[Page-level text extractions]
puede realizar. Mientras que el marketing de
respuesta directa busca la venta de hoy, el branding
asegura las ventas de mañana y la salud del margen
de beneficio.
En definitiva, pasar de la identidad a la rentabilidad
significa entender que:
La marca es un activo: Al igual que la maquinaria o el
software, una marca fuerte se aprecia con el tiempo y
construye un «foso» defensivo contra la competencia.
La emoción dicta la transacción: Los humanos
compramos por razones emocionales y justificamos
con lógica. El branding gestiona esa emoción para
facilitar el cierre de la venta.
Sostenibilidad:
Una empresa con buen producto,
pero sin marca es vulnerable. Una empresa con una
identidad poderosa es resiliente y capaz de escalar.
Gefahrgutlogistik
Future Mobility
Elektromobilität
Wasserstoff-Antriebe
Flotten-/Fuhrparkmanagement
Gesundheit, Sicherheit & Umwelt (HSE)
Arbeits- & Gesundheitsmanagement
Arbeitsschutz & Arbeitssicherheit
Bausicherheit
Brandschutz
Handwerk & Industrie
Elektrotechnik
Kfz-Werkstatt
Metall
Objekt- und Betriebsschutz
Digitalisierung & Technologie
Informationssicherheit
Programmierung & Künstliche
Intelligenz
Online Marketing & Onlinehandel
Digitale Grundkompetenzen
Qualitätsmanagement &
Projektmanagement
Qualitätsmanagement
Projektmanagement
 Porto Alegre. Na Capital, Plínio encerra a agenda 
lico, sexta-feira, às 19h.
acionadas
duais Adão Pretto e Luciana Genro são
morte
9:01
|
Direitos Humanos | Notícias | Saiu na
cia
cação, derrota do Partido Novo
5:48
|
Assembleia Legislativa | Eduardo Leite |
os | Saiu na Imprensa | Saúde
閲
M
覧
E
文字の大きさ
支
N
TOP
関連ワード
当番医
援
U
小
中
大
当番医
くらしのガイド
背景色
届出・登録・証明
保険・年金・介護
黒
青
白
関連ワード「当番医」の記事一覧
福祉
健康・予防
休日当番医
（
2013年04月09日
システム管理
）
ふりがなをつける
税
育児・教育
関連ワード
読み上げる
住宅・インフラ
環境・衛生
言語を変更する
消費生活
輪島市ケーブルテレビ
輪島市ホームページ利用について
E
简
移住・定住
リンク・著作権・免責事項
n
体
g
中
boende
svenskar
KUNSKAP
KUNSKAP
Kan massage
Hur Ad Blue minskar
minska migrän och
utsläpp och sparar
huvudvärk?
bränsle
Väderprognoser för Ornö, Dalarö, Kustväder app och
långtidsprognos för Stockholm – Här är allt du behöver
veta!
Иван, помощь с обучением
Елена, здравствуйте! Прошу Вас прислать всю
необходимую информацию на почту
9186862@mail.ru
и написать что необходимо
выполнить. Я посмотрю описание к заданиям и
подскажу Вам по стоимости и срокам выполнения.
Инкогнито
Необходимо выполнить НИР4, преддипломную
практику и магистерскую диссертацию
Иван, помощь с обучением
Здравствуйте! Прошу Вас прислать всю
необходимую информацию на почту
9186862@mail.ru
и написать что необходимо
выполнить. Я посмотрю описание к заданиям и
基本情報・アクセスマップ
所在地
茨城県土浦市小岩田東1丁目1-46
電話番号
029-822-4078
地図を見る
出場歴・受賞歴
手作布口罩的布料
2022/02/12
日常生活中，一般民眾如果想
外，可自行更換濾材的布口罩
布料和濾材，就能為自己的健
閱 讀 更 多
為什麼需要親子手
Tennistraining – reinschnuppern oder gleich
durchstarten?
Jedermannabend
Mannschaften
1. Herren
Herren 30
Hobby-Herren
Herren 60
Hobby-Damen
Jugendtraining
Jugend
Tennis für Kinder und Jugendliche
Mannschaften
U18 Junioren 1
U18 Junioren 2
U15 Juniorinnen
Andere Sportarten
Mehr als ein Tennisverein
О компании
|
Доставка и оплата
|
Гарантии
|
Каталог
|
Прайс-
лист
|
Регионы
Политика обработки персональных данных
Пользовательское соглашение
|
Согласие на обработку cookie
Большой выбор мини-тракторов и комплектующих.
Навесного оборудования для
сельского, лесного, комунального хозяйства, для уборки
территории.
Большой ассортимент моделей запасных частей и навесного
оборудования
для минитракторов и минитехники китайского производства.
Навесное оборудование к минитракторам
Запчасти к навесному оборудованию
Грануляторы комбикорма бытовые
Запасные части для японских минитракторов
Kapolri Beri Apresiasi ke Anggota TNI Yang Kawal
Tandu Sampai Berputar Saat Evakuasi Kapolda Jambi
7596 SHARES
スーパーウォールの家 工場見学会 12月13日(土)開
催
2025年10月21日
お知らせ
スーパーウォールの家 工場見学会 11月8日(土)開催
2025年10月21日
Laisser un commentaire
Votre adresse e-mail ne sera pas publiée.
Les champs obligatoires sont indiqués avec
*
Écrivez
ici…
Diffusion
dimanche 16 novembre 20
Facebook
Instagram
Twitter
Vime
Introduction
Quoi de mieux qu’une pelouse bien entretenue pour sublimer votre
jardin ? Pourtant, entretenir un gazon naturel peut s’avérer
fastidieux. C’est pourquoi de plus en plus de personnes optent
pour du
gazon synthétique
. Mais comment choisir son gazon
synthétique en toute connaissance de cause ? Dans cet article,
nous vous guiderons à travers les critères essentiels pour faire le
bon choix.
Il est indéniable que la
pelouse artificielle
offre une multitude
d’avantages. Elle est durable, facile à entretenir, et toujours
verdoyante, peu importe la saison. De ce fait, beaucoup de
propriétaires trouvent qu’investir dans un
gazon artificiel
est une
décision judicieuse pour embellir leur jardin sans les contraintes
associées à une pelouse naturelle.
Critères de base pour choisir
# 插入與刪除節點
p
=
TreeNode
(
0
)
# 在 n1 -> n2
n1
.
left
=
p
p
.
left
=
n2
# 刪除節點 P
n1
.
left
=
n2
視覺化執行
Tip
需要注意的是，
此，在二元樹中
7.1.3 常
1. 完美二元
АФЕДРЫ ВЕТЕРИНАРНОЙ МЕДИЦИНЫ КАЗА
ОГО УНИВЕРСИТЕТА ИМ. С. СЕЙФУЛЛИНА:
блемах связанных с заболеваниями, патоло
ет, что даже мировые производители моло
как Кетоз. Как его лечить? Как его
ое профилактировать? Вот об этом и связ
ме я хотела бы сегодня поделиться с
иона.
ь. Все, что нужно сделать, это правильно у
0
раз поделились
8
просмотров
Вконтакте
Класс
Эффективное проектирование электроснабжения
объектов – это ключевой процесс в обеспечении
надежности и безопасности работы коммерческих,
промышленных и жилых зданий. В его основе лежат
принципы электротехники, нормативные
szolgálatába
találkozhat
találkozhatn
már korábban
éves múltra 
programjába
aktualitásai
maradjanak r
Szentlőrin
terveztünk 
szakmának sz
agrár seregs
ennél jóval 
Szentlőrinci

Task details: From the first line to the last, retype the records exactly as they stand above.

Task result:
puede realizar. Mientras que el marketing de
respuesta directa busca la venta de hoy, el branding
asegura las ventas de mañana y la salud del margen
de beneficio.
En definitiva, pasar de la identidad a la rentabilidad
significa entender que:
La marca es un activo: Al igual que la maquinaria o el
software, una marca fuerte se aprecia con el tiempo y
construye un «foso» defensivo contra la competencia.
La emoción dicta la transacción: Los humanos
compramos por razones emocionales y justificamos
con lógica. El branding gestiona esa emoción para
facilitar el cierre de la venta.
Sostenibilidad:
Una empresa con buen producto,
pero sin marca es vulnerable. Una empresa con una
identidad poderosa es resiliente y capaz de escalar.
Gefahrgutlogistik
Future Mobility
Elektromobilität
Wasserstoff-Antriebe
Flotten-/Fuhrparkmanagement
Gesundheit, Sicherheit & Umwelt (HSE)
Arbeits- & Gesundheitsmanagement
Arbeitsschutz & Arbeitssicherheit
Bausicherheit
Brandschutz
Handwerk & Industrie
Elektrotechnik
Kfz-Werkstatt
Metall
Objekt- und Betriebsschutz
Digitalisierung & Technologie
Informationssicherheit
Programmierung & Künstliche
Intelligenz
Online Marketing & Onlinehandel
Digitale Grundkompetenzen
Qualitätsmanagement &
Projektmanagement
Qualitätsmanagement
Projektmanagement
 Porto Alegre. Na Capital, Plínio encerra a agenda 
lico, sexta-feira, às 19h.
acionadas
duais Adão Pretto e Luciana Genro são
morte
9:01
|
Direitos Humanos | Notícias | Saiu na
cia
cação, derrota do Partido Novo
5:48
|
Assembleia Legislativa | Eduardo Leite |
os | Saiu na Imprensa | Saúde
閲
M
覧
E
文字の大きさ
支
N
TOP
関連ワード
当番医
援
U
小
中
大
当番医
くらしのガイド
背景色
届出・登録・証明
保険・年金・介護
黒
青
白
関連ワード「当番医」の記事一覧
福祉
健康・予防
休日当番医
（
2013年04月09日
システム管理
）
ふりがなをつける
税
育児・教育
関連ワード
読み上げる
住宅・インフラ
環境・衛生
言語を変更する
消費生活
輪島市ケーブルテレビ
輪島市ホームページ利用について
E
简
移住・定住
リンク・著作権・免責事項
n
体
g
中
boende
svenskar
KUNSKAP
KUNSKAP
Kan massage
Hur Ad Blue minskar
minska migrän och
utsläpp och sparar
huvudvärk?
bränsle
Väderprognoser för Ornö, Dalarö, Kustväder app och
långtidsprognos för Stockholm – Här är allt du behöver
veta!
Иван, помощь с обучением
Елена, здравствуйте! Прошу Вас прислать всю
необходимую информацию на почту
9186862@mail.ru
и написать что необходимо
выполнить. Я посмотрю описание к заданиям и
подскажу Вам по стоимости и срокам выполнения.
Инкогнито
Необходимо выполнить НИР4, преддипломную
практику и магистерскую диссертацию
Иван, помощь с обучением
Здравствуйте! Прошу Вас прислать всю
необходимую информацию на почту
9186862@mail.ru
и написать что необходимо
выполнить. Я посмотрю описание к заданиям и
基本情報・アクセスマップ
所在地
茨城県土浦市小岩田東1丁目1-46
電話番号
029-822-4078
地図を見る
出場歴・受賞歴
手作布口罩的布料
2022/02/12
日常生活中，一般民眾如果想
外，可自行更換濾材的布口罩
布料和濾材，就能為自己的健
閱 讀 更 多
為什麼需要親子手
Tennistraining – reinschnuppern oder gleich
durchstarten?
Jedermannabend
Mannschaften
1. Herren
Herren 30
Hobby-Herren
Herren 60
Hobby-Damen
Jugendtraining
Jugend
Tennis für Kinder und Jugendliche
Mannschaften
U18 Junioren 1
U18 Junioren 2
U15 Juniorinnen
Andere Sportarten
Mehr als ein Tennisverein
О компании
|
Доставка и оплата
|
Гарантии
|
Каталог
|
Прайс-
лист
|
Регионы
Политика обработки персональных данных
Пользовательское соглашение
|
Согласие на обработку cookie
Большой выбор мини-тракторов и комплектующих.
Навесного оборудования для
сельского, лесного, комунального хозяйства, для уборки
территории.
Большой ассортимент моделей запасных частей и навесного
оборудования
для минитракторов и минитехники китайского производства.
Навесное оборудование к минитракторам
Запчасти к навесному оборудованию
Грануляторы комбикорма бытовые
Запасные части для японских минитракторов
Kapolri Beri Apresiasi ke Anggota TNI Yang Kawal
Tandu Sampai Berputar Saat Evakuasi Kapolda Jambi
7596 SHARES
スーパーウォールの家 工場見学会 12月13日(土)開
催
2025年10月21日
お知らせ
スーパーウォールの家 工場見学会 11月8日(土)開催
2025年10月21日
Laisser un commentaire
Votre adresse e-mail ne sera pas publiée.
Les champs obligatoires sont indiqués avec
*
Écrivez
ici…
Diffusion
dimanche 16 novembre 20
Facebook
Instagram
Twitter
Vime
Introduction
Quoi de mieux qu’une pelouse bien entretenue pour sublimer votre
jardin ? Pourtant, entretenir un gazon naturel peut s’avérer
fastidieux. C’est pourquoi de plus en plus de personnes optent
pour du
gazon synthétique
. Mais comment choisir son gazon
synthétique en toute connaissance de cause ? Dans cet article,
nous vous guiderons à travers les critères essentiels pour faire le
bon choix.
Il est indéniable que la
pelouse artificielle
offre une multitude
d’avantages. Elle est durable, facile à entretenir, et toujours
verdoyante, peu importe la saison. De ce fait, beaucoup de
propriétaires trouvent qu’investir dans un
gazon artificiel
est une
décision judicieuse pour embellir leur jardin sans les contraintes
associées à une pelouse naturelle.
Critères de base pour choisir
# 插入與刪除節點
p
=
TreeNode
(
0
)
# 在 n1 -> n2
n1
.
left
=
p
p
.
left
=
n2
# 刪除節點 P
n1
.
left
=
n2
視覺化執行
Tip
需要注意的是，
此，在二元樹中
7.1.3 常
1. 完美二元
АФЕДРЫ ВЕТЕРИНАРНОЙ МЕДИЦИНЫ КАЗА
ОГО УНИВЕРСИТЕТА ИМ. С. СЕЙФУЛЛИНА:
блемах связанных с заболеваниями, патоло
ет, что даже мировые производители моло
как Кетоз. Как его лечить? Как его
ое профилактировать? Вот об этом и связ
ме я хотела бы сегодня поделиться с
иона.
ь. Все, что нужно сделать, это правильно у
0
раз поделились
8
просмотров
Вконтакте
Класс
Эффективное проектирование электроснабжения
объектов – это ключевой процесс в обеспечении
надежности и безопасности работы коммерческих,
промышленных и жилых зданий. В его основе лежат
принципы электротехники, нормативные
szolgálatába
találkozhat
találkozhatn
már korábban
éves múltra 
programjába
aktualitásai
maradjanak r
Szentlőrin
terveztünk 
szakmának sz
agrár seregs
ennél jóval 
Szentlőrinci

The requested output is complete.